「こんにちは。」
「こんにちは。前回の治療で胃腸の調子は落ち着きましたか?」
「おかげさまで落ち着いたのですが、今日は左肩が痛いのです。」
「左肩?何かされましたか?」
「数日前に子どもを抱きながら歩いていたのですが、暴れたので、ちょっと肩を変に動かしたのか、その後から痛みが出たのです。」
「それは大変ですね。生活していて、不便はありませんでしたか?」
「そんなに気にならないのですが、ふとしたきっかけで痛みが出ることがあって、動くのが少し怖い感じがあります。」
(ふとしたきっかけで痛いということはインナーの問題かな?)
「肩をあげると痛みはでますか?」(肩の外転を目の前で行いながら)
「大丈夫ですね、この腕を少し動かすと痛みがでます。」
(外旋、内旋が入ると痛みだからやはりインナーの問題だけど、棘上筋は大丈夫そうだ)
「これできますか?」(結帯動作)
「できます、痛い!」
(やはりインナーだな。内旋で痛みが出やすいみたい。子どもを抱いていて、動いたから強制的に外旋させられて内旋筋が伸張して微細な傷でも出来たのかな)

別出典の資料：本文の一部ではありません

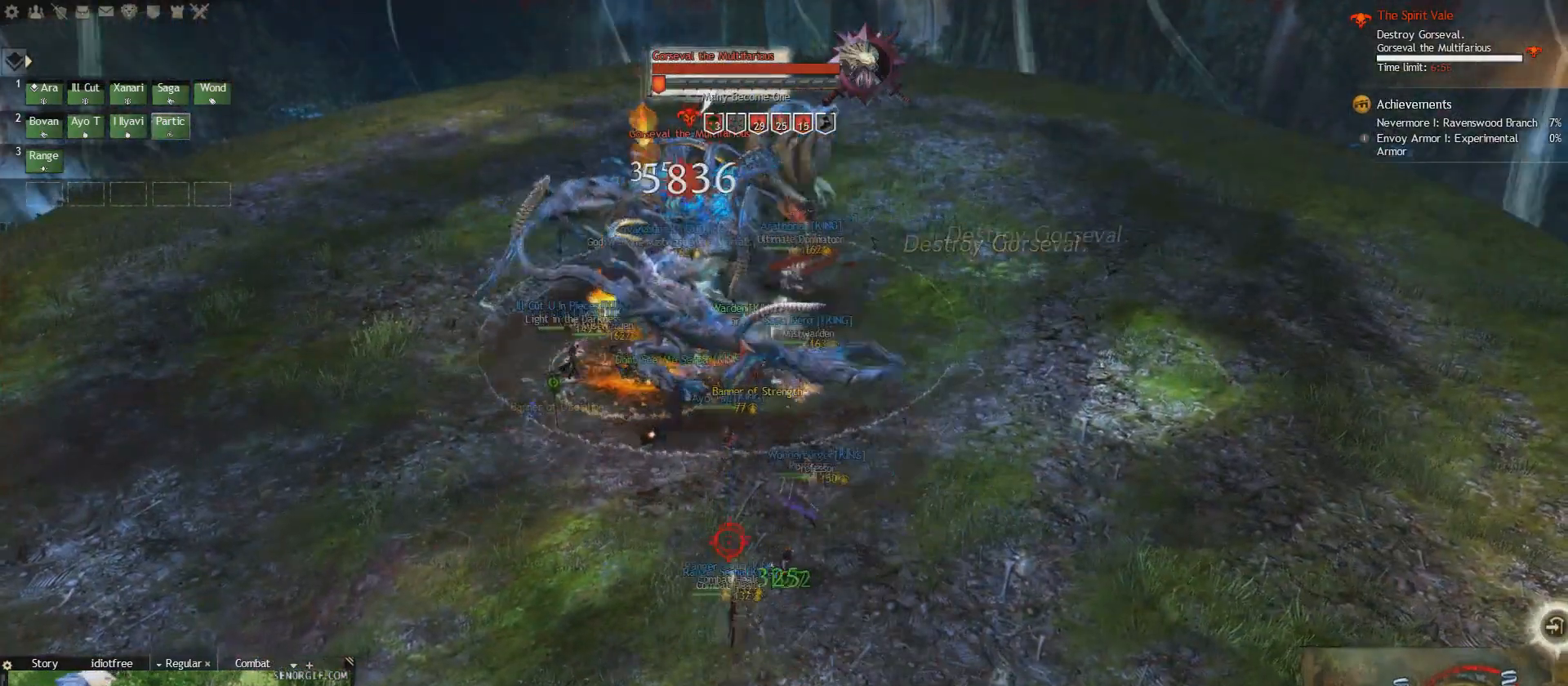
{"keys": [], "events": []}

「痛かったですね。わかりました。診察して治療に入ろうと思うので、仰向けに寝て頂けますか。」
「分かりました。」
「そういえば、前回教えて頂いたお店美味しかったですよ。美味しいもの食べ過ぎてお腹の調子が悪くなっているのではないですか?」
「行ったのですか?美味しいですよね。普段から美味しいものを食べている訳ではないですよ。」
「肉の焼き方が絶妙でしたよ。私も料理をしますが、肉を焼くと硬すぎたり、生過ぎたりで、火がしっかりと通っていて軟らかいのができないのですよね。」
「そうでしょ。しかも、安いから食べ過ぎても値段を心配しなくていいですよね。」
「食べ過ぎは駄目ですよ。気持ちはよく分かりますけど・・・。」
「気を付けます。」
「うつ伏せになりましょう。」
「はい。」
(内旋筋に問題があるかもしれないから広背筋と大円筋はどうかな?)
「ここは痛いですか?」(肩甲骨下角の外縁を押して)
「大丈夫です。」
「そうですか、分かりました。」
(広背筋と大円筋は大丈夫だったか)
「お腹はすっきりする感じがありますか?」
「あります。けど・・・先生・・・・・・痛いのは左肩ですけど・・・」
「・・・・・・・・・・・」
時間が止まります。空気も止まります。
びっくり過ぎると汗すら出ないですよ。
弁明の余地がないぐらい右肩でした。